I belive "Expect me when you see me" was also uttered by G'Kar at some point, but I don't know when.
I belive "Expect me when you see me" was also uttered by G'Kar at some point, but I don't know when.

It was a recording/message G'Kar had left to Na'Toth that, if my memory serves, she viewed either in "Crysalis" or "Points of Departure".
Galen is indeed a place name. It's Parth Galen, the open area where the Fellowship drags up their boats just prior to the last battle in FotR and their breakup. So the original poster was correct in saying it was close to Amon Hen, as Parth Galen is immediately below Amon Hen.

But as JMS has often said, "B5 is not LotR with the serial numbers filed off." There are common themes, and frankly, anything with a great evil in it is going to have Tolkienish overtones these days. Just the way things go.

But to look at it more precisely, the Shadows aren't out to destroy. They are agents of chaos, ostensibly interested in evolution. And the Vorlon rampage has no parallel in Tolkien.

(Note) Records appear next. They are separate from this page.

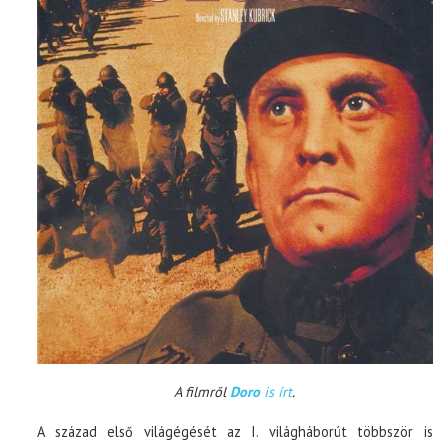
A filmről
Doro
is írt
.
A század első világégését az I. világháborút többször is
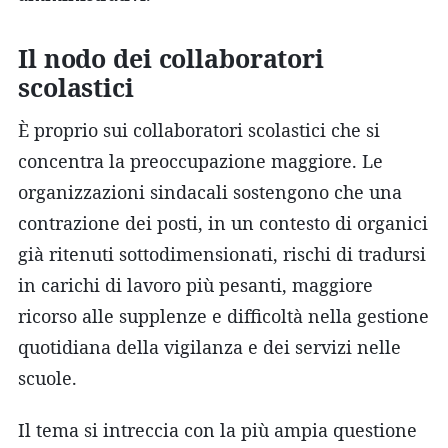
Il nodo dei collaboratori
scolastici
È proprio sui collaboratori scolastici che si
concentra la preoccupazione maggiore. Le
organizzazioni sindacali sostengono che una
contrazione dei posti, in un contesto di organici
già ritenuti sottodimensionati, rischi di tradursi
in carichi di lavoro più pesanti, maggiore
ricorso alle supplenze e difficoltà nella gestione
quotidiana della vigilanza e dei servizi nelle
scuole.
Il tema si intreccia con la più ampia questione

Probably the best argument about B5 not being LotR is the latter three-fourths of S4 and all of S5, describing the problems our heroes face after the badnasties have been defeated. In LotR this gets one chapter, the famous Scouring of the Shire, a fair-sized chunk but miniscule next to the other books. In B5 the "what happened then?" section makes up about 40% of the total, 38 episodes out of 110.
The problem with all of these LOTR and B5 connections is that they are for the most part about the Shadow War. The shadow war is just one chunck of the show, not the whole thing. B5 deals with a lot of topics not in LOTR. (The whole second half of season 4 for example.)
I still suspect that the telepaths are the elves with Lyta being a mixture of queen and the fighter from the third film.
See the problem with this stuff is that people only know their own obsession and assume everything similar is stolen. Galen was a greek physician predating both LotR and Babylon 5. You can pull any number of characters in greek myth who seemed to be lost and returned from the underworld(Heracles/Orpheus ect.). Various ancient stories/religions contain similar themes.

You want to know the biggest problem with the LotR/Bab5 comparison, Sauron is pure evil devoted to domination while the Shadows want others to thrive by overcoming the chaos the Shadows create.